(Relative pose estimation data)
----

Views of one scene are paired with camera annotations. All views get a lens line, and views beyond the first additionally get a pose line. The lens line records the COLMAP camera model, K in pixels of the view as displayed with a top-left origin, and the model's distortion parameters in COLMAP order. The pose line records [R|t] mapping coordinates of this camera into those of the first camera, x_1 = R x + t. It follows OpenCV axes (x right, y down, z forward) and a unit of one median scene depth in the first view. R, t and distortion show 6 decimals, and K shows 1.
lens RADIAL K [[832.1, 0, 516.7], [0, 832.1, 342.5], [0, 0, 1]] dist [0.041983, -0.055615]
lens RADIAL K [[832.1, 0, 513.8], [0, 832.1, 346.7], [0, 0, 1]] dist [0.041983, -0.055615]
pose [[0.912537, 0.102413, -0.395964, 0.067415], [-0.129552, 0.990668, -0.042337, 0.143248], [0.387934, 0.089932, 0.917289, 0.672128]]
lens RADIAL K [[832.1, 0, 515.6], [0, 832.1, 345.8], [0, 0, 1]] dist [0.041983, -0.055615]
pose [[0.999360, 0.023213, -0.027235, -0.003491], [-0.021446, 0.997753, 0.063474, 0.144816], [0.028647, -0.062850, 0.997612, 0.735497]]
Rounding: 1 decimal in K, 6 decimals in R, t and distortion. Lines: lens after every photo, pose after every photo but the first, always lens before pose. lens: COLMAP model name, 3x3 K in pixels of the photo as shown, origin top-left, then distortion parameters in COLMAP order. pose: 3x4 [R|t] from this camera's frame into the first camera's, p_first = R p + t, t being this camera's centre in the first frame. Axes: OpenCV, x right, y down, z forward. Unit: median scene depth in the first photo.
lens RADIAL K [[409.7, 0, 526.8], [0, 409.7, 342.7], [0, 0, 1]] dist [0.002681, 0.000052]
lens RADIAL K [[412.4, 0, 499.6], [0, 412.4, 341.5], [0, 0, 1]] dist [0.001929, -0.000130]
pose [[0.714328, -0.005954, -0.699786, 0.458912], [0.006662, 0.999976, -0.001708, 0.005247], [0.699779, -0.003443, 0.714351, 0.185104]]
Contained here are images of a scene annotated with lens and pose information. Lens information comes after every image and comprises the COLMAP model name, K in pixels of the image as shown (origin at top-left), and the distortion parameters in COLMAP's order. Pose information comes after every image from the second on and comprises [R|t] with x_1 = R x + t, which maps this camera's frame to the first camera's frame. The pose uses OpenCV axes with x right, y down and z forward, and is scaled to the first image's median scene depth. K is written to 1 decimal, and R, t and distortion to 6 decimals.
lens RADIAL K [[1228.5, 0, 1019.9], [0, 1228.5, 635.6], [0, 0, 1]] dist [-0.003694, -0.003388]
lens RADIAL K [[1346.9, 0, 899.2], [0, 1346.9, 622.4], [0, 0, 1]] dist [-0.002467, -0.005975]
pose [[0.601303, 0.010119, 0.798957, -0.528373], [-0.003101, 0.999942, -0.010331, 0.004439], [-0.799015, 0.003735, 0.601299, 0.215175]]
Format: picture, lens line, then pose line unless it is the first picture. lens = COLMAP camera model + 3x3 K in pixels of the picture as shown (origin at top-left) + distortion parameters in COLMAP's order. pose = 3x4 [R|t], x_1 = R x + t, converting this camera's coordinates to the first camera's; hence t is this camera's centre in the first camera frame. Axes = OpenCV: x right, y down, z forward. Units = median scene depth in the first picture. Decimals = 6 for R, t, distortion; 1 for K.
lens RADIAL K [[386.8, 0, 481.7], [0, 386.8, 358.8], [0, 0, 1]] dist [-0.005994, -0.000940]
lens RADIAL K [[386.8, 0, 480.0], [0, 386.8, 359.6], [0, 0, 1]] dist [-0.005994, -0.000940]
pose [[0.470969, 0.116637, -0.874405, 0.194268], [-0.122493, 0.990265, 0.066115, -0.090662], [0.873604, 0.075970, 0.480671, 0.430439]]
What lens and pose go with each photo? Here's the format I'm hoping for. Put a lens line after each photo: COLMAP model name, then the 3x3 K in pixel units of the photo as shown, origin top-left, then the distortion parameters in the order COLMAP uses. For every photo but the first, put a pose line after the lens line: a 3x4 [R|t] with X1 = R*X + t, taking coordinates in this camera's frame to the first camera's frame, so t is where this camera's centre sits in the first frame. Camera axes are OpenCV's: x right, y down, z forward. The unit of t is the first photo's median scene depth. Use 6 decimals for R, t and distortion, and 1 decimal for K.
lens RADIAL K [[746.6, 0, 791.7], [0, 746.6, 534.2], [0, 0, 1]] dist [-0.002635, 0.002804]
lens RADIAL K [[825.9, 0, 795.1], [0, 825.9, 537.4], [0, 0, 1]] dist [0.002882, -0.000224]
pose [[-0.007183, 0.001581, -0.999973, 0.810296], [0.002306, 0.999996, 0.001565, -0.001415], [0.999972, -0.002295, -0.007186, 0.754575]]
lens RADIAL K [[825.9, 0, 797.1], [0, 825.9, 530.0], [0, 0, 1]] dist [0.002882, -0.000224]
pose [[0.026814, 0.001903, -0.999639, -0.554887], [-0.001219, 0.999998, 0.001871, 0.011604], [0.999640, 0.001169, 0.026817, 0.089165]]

----

• Work task:
Rewrite all of the entries above, putting "OpenCV" wherever "COLMAP" appears and leaving everything else unchanged.

• Answer section:
Views of one scene are paired with camera annotations. All views get a lens line, and views beyond the first additionally get a pose line. The lens line records the OpenCV camera model, K in pixels of the view as displayed with a top-left origin, and the model's distortion parameters in OpenCV order. The pose line records [R|t] mapping coordinates of this camera into those of the first camera, x_1 = R x + t. It follows OpenCV axes (x right, y down, z forward) and a unit of one median scene depth in the first view. R, t and distortion show 6 decimals, and K shows 1.
lens RADIAL K [[832.1, 0, 516.7], [0, 832.1, 342.5], [0, 0, 1]] dist [0.041983, -0.055615]
lens RADIAL K [[832.1, 0, 513.8], [0, 832.1, 346.7], [0, 0, 1]] dist [0.041983, -0.055615]
pose [[0.912537, 0.102413, -0.395964, 0.067415], [-0.129552, 0.990668, -0.042337, 0.143248], [0.387934, 0.089932, 0.917289, 0.672128]]
lens RADIAL K [[832.1, 0, 515.6], [0, 832.1, 345.8], [0, 0, 1]] dist [0.041983, -0.055615]
pose [[0.999360, 0.023213, -0.027235, -0.003491], [-0.021446, 0.997753, 0.063474, 0.144816], [0.028647, -0.062850, 0.997612, 0.735497]]
Rounding: 1 decimal in K, 6 decimals in R, t and distortion. Lines: lens after every photo, pose after every photo but the first, always lens before pose. lens: OpenCV model name, 3x3 K in pixels of the photo as shown, origin top-left, then distortion parameters in OpenCV order. pose: 3x4 [R|t] from this camera's frame into the first camera's, p_first = R p + t, t being this camera's centre in the first frame. Axes: OpenCV, x right, y down, z forward. Unit: median scene depth in the first photo.
lens RADIAL K [[409.7, 0, 526.8], [0, 409.7, 342.7], [0, 0, 1]] dist [0.002681, 0.000052]
lens RADIAL K [[412.4, 0, 499.6], [0, 412.4, 341.5], [0, 0, 1]] dist [0.001929, -0.000130]
pose [[0.714328, -0.005954, -0.699786, 0.458912], [0.006662, 0.999976, -0.001708, 0.005247], [0.699779, -0.003443, 0.714351, 0.185104]]
Contained here are images of a scene annotated with lens and pose information. Lens information comes after every image and comprises the OpenCV model name, K in pixels of the image as shown (origin at top-left), and the distortion parameters in OpenCV's order. Pose information comes after every image from the second on and comprises [R|t] with x_1 = R x + t, which maps this camera's frame to the first camera's frame. The pose uses OpenCV axes with x right, y down and z forward, and is scaled to the first image's median scene depth. K is written to 1 decimal, and R, t and distortion to 6 decimals.
lens RADIAL K [[1228.5, 0, 1019.9], [0, 1228.5, 635.6], [0, 0, 1]] dist [-0.003694, -0.003388]
lens RADIAL K [[1346.9, 0, 899.2], [0, 1346.9, 622.4], [0, 0, 1]] dist [-0.002467, -0.005975]
pose [[0.601303, 0.010119, 0.798957, -0.528373], [-0.003101, 0.999942, -0.010331, 0.004439], [-0.799015, 0.003735, 0.601299, 0.215175]]
Format: picture, lens line, then pose line unless it is the first picture. lens = OpenCV camera model + 3x3 K in pixels of the picture as shown (origin at top-left) + distortion parameters in OpenCV's order. pose = 3x4 [R|t], x_1 = R x + t, converting this camera's coordinates to the first camera's; hence t is this camera's centre in the first camera frame. Axes = OpenCV: x right, y down, z forward. Units = median scene depth in the first picture. Decimals = 6 for R, t, distortion; 1 for K.
lens RADIAL K [[386.8, 0, 481.7], [0, 386.8, 358.8], [0, 0, 1]] dist [-0.005994, -0.000940]
lens RADIAL K [[386.8, 0, 480.0], [0, 386.8, 359.6], [0, 0, 1]] dist [-0.005994, -0.000940]
pose [[0.470969, 0.116637, -0.874405, 0.194268], [-0.122493, 0.990265, 0.066115, -0.090662], [0.873604, 0.075970, 0.480671, 0.430439]]
What lens and pose go with each photo? Here's the format I'm hoping for. Put a lens line after each photo: OpenCV model name, then the 3x3 K in pixel units of the photo as shown, origin top-left, then the distortion parameters in the order OpenCV uses. For every photo but the first, put a pose line after the lens line: a 3x4 [R|t] with X1 = R*X + t, taking coordinates in this camera's frame to the first camera's frame, so t is where this camera's centre sits in the first frame. Camera axes are OpenCV's: x right, y down, z forward. The unit of t is the first photo's median scene depth. Use 6 decimals for R, t and distortion, and 1 decimal for K.
lens RADIAL K [[746.6, 0, 791.7], [0, 746.6, 534.2], [0, 0, 1]] dist [-0.002635, 0.002804]
lens RADIAL K [[825.9, 0, 795.1], [0, 825.9, 537.4], [0, 0, 1]] dist [0.002882, -0.000224]
pose [[-0.007183, 0.001581, -0.999973, 0.810296], [0.002306, 0.999996, 0.001565, -0.001415], [0.999972, -0.002295, -0.007186, 0.754575]]
lens RADIAL K [[825.9, 0, 797.1], [0, 825.9, 530.0], [0, 0, 1]] dist [0.002882, -0.000224]
pose [[0.026814, 0.001903, -0.999639, -0.554887], [-0.001219, 0.999998, 0.001871, 0.011604], [0.999640, 0.001169, 0.026817, 0.089165]]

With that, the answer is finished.